Contrast this with the media coverage of the Indian elections – the BBC hired a train, filled it up with journos from all these different countries and went up and down, left & right of the country telling us what people – ordinary folks aspired from the democratic process. In listening and hearing such stories, I would feel a connection – a deeper bond to a common purpose. I fould find myself opening up to have a conversation and to be flexible to achieve common goals. I found myself relishing my identity as an Indian. I might live in Delhi but I had a real sense of what folks in Madras cared about.
Here in the UK I got nothing of that. The BBC is a public service..paid by me and others who own a television set…and yet we got nothing in return. As it is, I have a very poor understanding of local culture & geography — and one wd think that the single most important event to nationhood (the act of democracy through elections) would celebrate the meaning of democracy and nationhood…. but it wasn’t so. I am as clueless of the rest of Britain as I was before this campaign. I have no idea about what people in Bath, Birmingham, Crawley or Manchester think about this election and why it’s important to them.

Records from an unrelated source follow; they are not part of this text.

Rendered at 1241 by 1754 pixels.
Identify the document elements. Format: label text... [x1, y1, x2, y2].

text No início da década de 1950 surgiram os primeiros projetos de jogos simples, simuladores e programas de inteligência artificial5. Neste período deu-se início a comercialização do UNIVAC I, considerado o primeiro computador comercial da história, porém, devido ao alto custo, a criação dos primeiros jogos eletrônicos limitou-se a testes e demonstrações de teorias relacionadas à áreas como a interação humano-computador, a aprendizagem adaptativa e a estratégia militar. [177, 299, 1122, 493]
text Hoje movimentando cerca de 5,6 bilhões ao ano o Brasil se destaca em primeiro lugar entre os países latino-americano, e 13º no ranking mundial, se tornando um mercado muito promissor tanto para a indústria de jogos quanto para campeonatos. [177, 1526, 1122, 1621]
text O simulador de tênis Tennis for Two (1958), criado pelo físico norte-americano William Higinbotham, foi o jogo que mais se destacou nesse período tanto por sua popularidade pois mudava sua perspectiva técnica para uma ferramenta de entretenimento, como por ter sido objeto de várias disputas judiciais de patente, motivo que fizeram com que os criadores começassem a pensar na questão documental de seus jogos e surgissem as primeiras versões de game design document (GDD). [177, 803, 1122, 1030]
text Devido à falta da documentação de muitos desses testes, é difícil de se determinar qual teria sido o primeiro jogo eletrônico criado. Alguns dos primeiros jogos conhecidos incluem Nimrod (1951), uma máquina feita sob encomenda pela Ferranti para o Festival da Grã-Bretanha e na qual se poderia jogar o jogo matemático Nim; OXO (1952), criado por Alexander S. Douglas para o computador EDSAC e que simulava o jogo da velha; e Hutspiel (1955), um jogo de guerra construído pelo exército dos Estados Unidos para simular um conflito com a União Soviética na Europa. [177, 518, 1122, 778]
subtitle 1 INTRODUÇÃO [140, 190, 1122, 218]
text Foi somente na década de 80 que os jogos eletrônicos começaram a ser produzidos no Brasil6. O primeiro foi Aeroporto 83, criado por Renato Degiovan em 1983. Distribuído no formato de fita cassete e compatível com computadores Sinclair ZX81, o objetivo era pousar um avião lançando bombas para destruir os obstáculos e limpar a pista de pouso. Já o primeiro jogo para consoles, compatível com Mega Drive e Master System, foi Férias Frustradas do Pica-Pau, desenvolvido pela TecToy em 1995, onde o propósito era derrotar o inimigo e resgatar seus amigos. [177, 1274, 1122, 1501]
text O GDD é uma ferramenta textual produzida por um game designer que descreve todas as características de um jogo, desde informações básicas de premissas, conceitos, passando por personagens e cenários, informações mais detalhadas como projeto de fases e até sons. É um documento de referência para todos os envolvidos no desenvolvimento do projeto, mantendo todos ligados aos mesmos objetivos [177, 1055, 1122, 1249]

And yet how many times have I heard on the radio the reference to the UK system as the ‘mother of democracy’? Is this the fate that we all have in front of us — a state where elections are a systemic change as removed and disconnected from the electorate as ever imaginable. It’s like the Tom Cruise movie where citizens are part human part machine and that’s ‘progress’ and ‘futuristic’. Our needs and requirements have become centered around the individual to such an extreme extent that communities and nationhood mean very little.

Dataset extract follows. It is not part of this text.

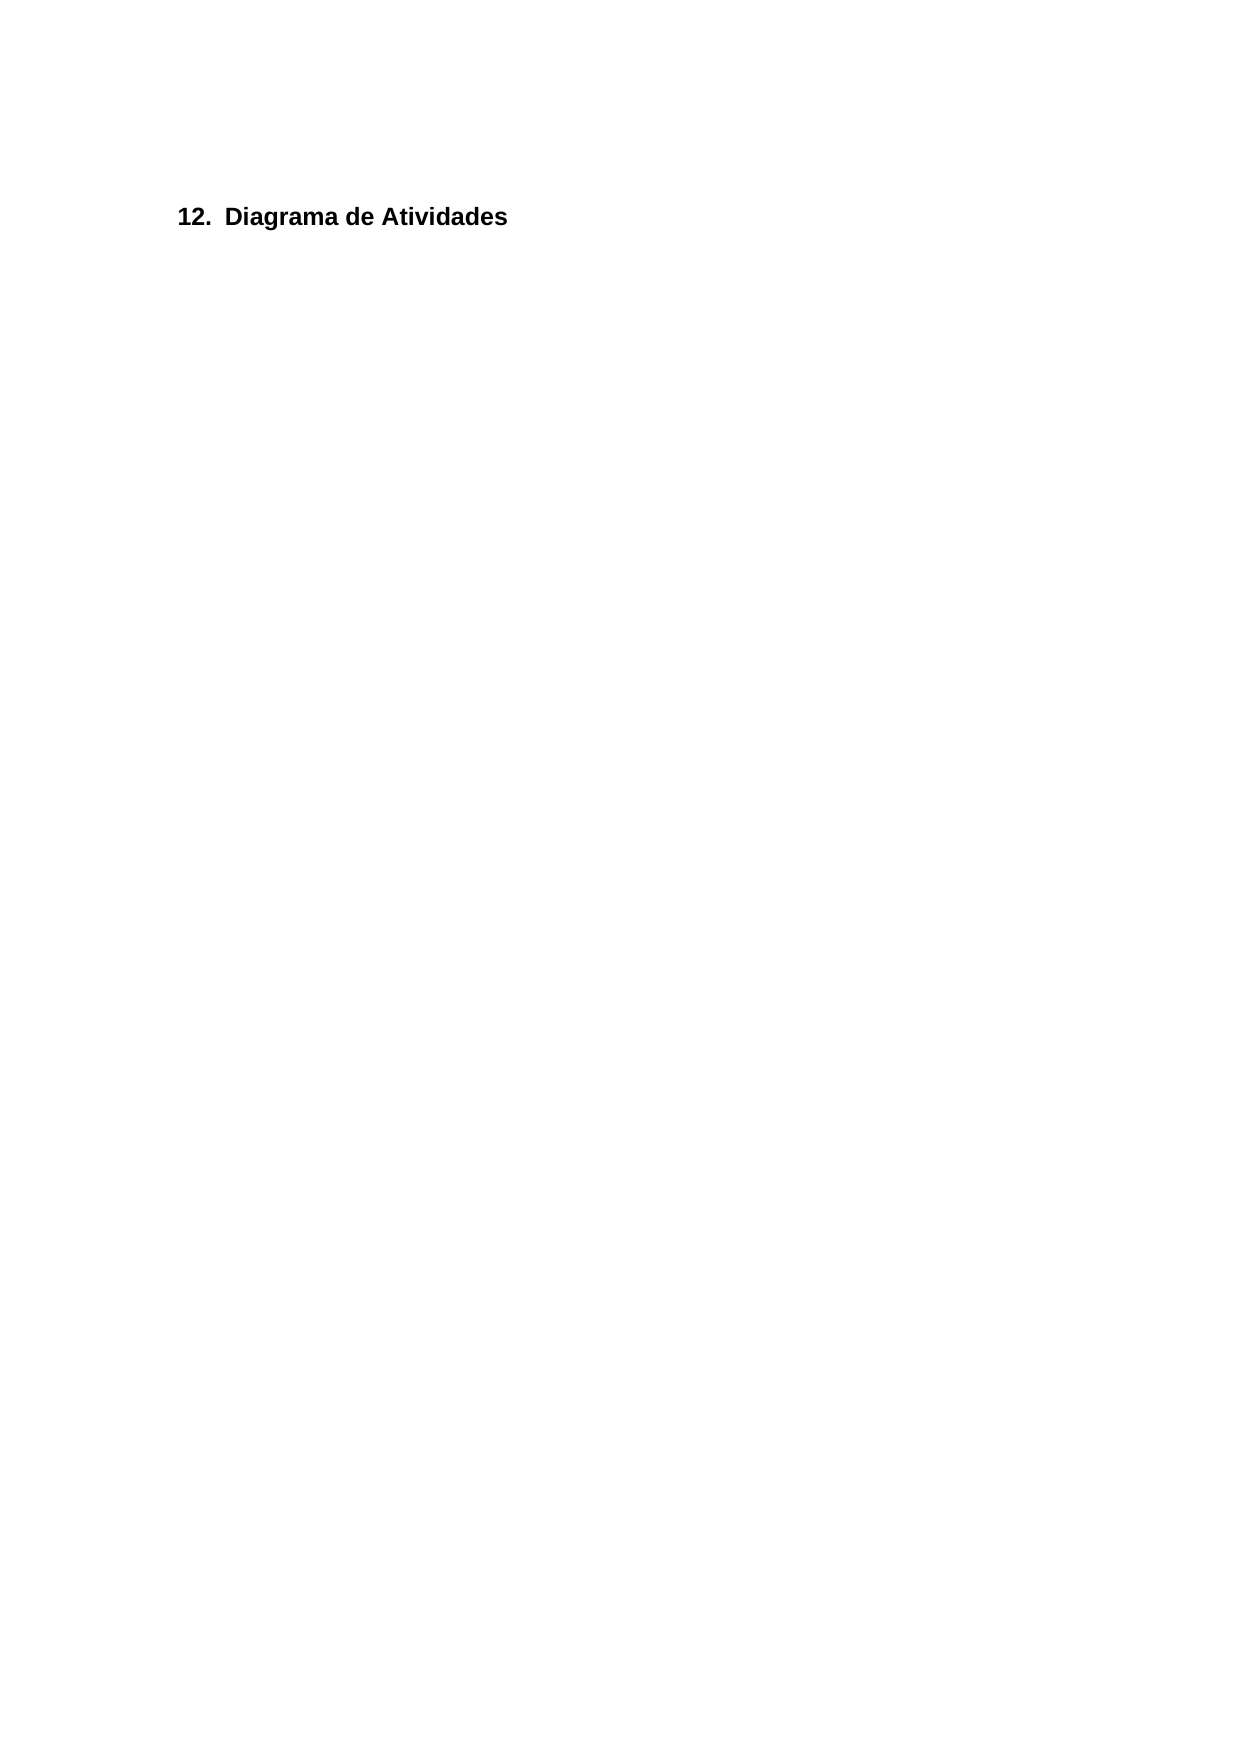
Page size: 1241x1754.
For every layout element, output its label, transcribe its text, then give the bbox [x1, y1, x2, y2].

subtitle Diagrama de Atividades [177, 202, 1122, 233]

This has been my experience and I got to say – in more ways than one, it’s been a sterile experience. Yes, we opted for postal ballots and yes they arrived on time with clear instructions on how to complete them. Yes, I haven’t witnessed any disturbances to my ‘normal’ life as a result of this election — nor have the media channels tuned out other interesting programs and obsessed with elections to the point where I felt my personal space invaded…
And yet, I didn’t have the choice to engage either. I couldn’t watch a Panaroma special on the electoral issues of the South-west or the Midlands… I did have a Labour council candidate ring my door bell and tell me the Tories were ‘just rubbish’ — but I had to cut short that conversation because I had in the midst of cooking breakfast.

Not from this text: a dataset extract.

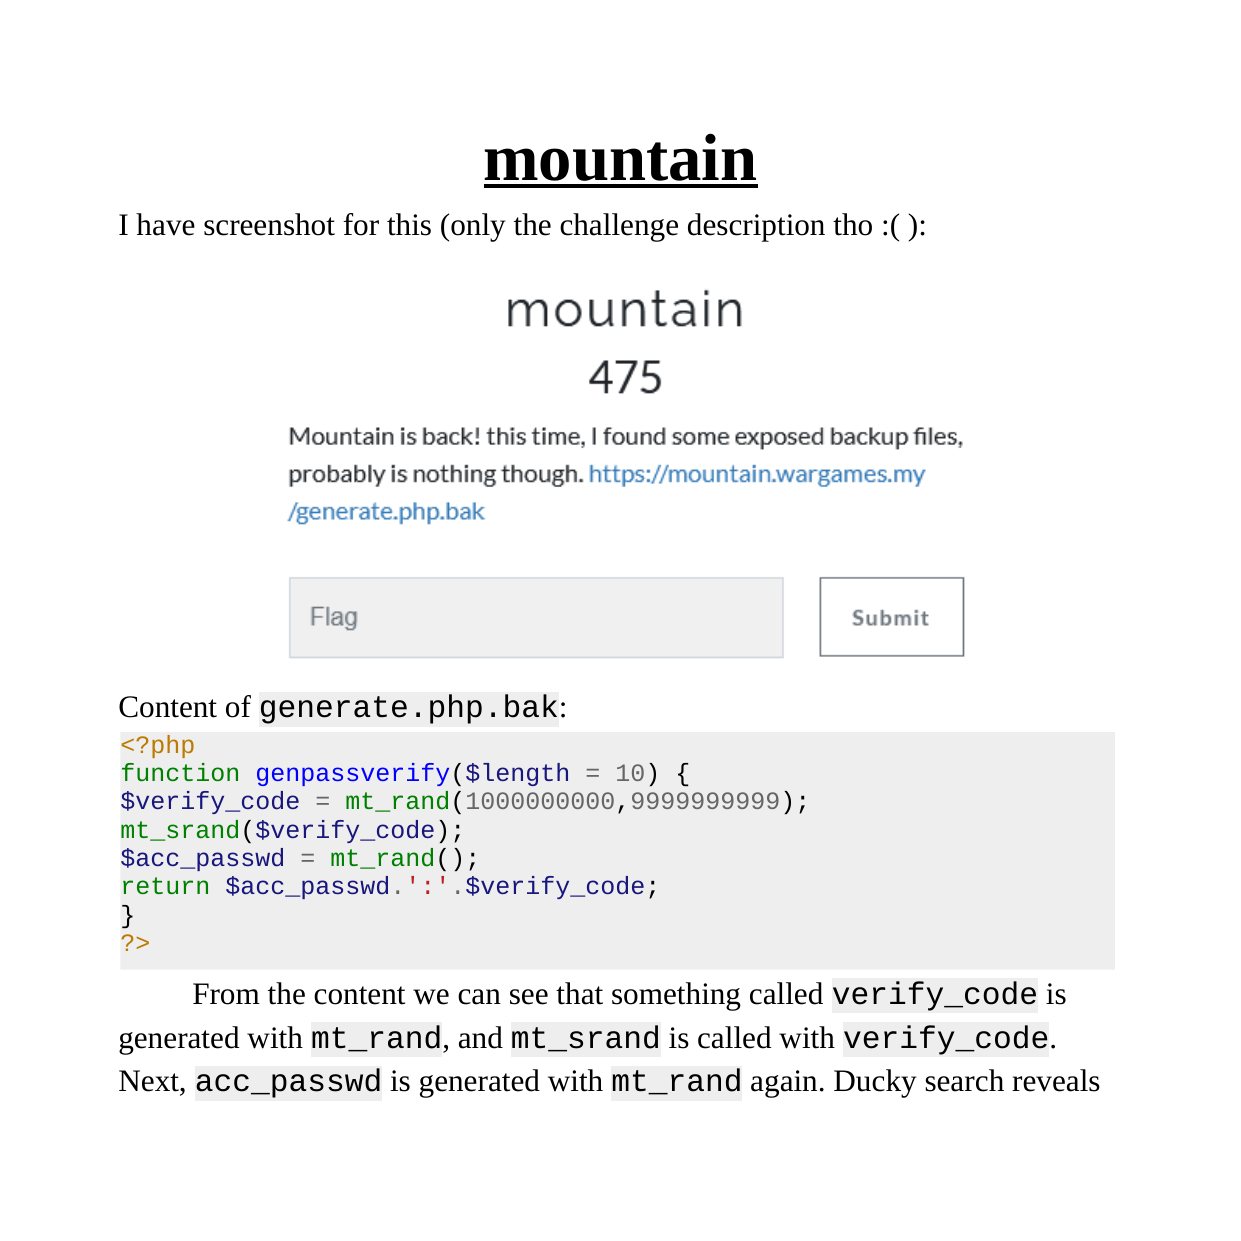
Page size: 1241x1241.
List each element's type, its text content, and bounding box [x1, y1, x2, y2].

Post each debate one thought there would be a panel of ‘experts’ to analyse the results — but no, such thing. All we heard from were American campaign managers who spoke about the process of conducting election debates and the impact thereof — > Uhhhh EXCUSE ME!!!??$&%^%$&$* WHo cares how the leadership debates were structured — we’re here to get a sense of what the issues are. Apart from the politicians and their party ‘teams’ I didn’t get to see any business leader or young enterpreneur or ‘Eastern European’ speak up about what they’d just heard and if it addressed any of the core issues.
A whole new government will be formed and as a participant in this election, I am embarassed to say I’ve learnt nothing about what this country is all about… I have no sense of where it’s headed… I doubt the citizens know either. Each person is catered to as an individual and beyond that family, community, culture are all immaterial. Just as they turn out 18 yr olds and 70 yr olds into universities and homes — human beings are like supermarket commodities on a supply & demand chain… in with the new, out with the old as suited to my demand.
It’s all very sterile and clinical. If we poked at David Cameron would it matter to us that he bleeds? Or would we instead prefer the airbrushed posters that unconsciously comfort us with the knowledge that he’s really a machine — a system of governance that gets the job done?